YOUR OBJECTIVE
Select every line of the data that contains the word "nicht", treating uppercase and lowercase letters as distinct.

EXCERPTED RECORDS section start

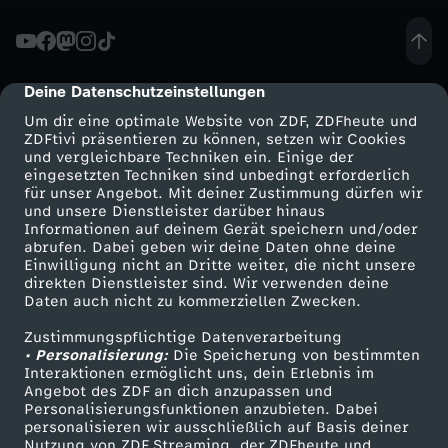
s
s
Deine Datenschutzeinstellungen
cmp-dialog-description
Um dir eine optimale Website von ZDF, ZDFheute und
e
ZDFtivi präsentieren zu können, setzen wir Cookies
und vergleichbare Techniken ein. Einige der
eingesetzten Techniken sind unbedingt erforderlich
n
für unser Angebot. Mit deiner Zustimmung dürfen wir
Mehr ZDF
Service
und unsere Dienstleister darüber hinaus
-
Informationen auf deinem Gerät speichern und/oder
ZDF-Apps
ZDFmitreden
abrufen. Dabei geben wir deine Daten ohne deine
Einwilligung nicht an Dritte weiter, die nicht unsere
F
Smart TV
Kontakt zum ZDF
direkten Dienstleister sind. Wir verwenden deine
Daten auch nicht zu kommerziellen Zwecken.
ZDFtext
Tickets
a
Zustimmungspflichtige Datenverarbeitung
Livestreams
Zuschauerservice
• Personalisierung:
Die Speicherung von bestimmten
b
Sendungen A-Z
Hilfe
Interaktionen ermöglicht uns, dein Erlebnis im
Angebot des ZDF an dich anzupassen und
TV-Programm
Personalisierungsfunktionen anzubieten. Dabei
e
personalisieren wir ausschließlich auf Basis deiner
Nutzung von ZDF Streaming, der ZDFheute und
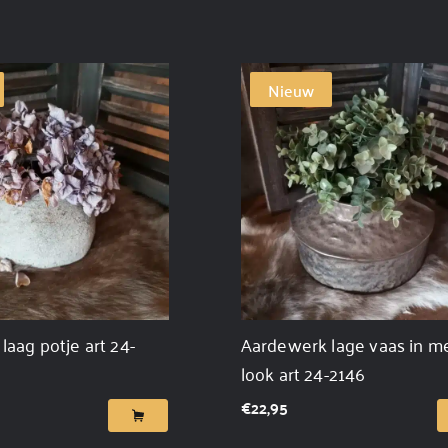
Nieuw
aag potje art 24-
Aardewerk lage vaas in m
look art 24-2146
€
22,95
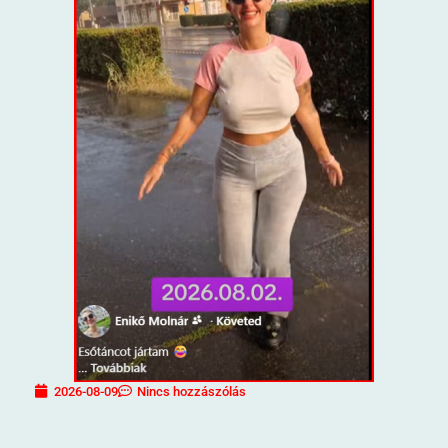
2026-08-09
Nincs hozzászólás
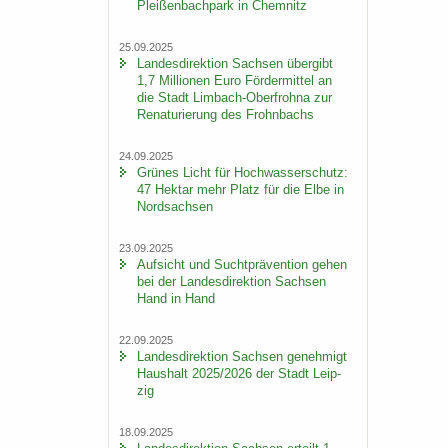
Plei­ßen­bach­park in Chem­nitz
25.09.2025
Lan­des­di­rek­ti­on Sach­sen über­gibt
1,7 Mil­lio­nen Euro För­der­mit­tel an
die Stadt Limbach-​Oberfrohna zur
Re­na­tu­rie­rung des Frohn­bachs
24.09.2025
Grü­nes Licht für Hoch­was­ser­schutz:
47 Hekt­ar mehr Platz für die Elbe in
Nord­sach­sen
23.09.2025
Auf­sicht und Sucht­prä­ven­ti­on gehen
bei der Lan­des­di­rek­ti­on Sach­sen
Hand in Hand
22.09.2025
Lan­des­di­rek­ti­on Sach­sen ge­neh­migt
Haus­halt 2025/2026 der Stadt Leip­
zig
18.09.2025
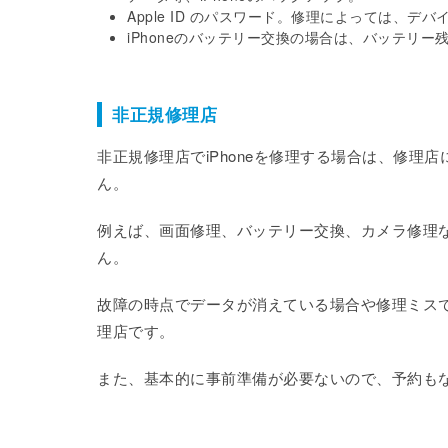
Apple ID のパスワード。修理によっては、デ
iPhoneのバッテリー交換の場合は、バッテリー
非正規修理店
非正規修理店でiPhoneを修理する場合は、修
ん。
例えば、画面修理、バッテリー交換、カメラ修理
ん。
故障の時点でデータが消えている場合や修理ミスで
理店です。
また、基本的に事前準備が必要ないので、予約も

EXCERPTED RECORDS section end

EXPECTED OUTPUT
Einwilligung nicht an Dritte weiter, die nicht unsere
Daten auch nicht zu kommerziellen Zwecken.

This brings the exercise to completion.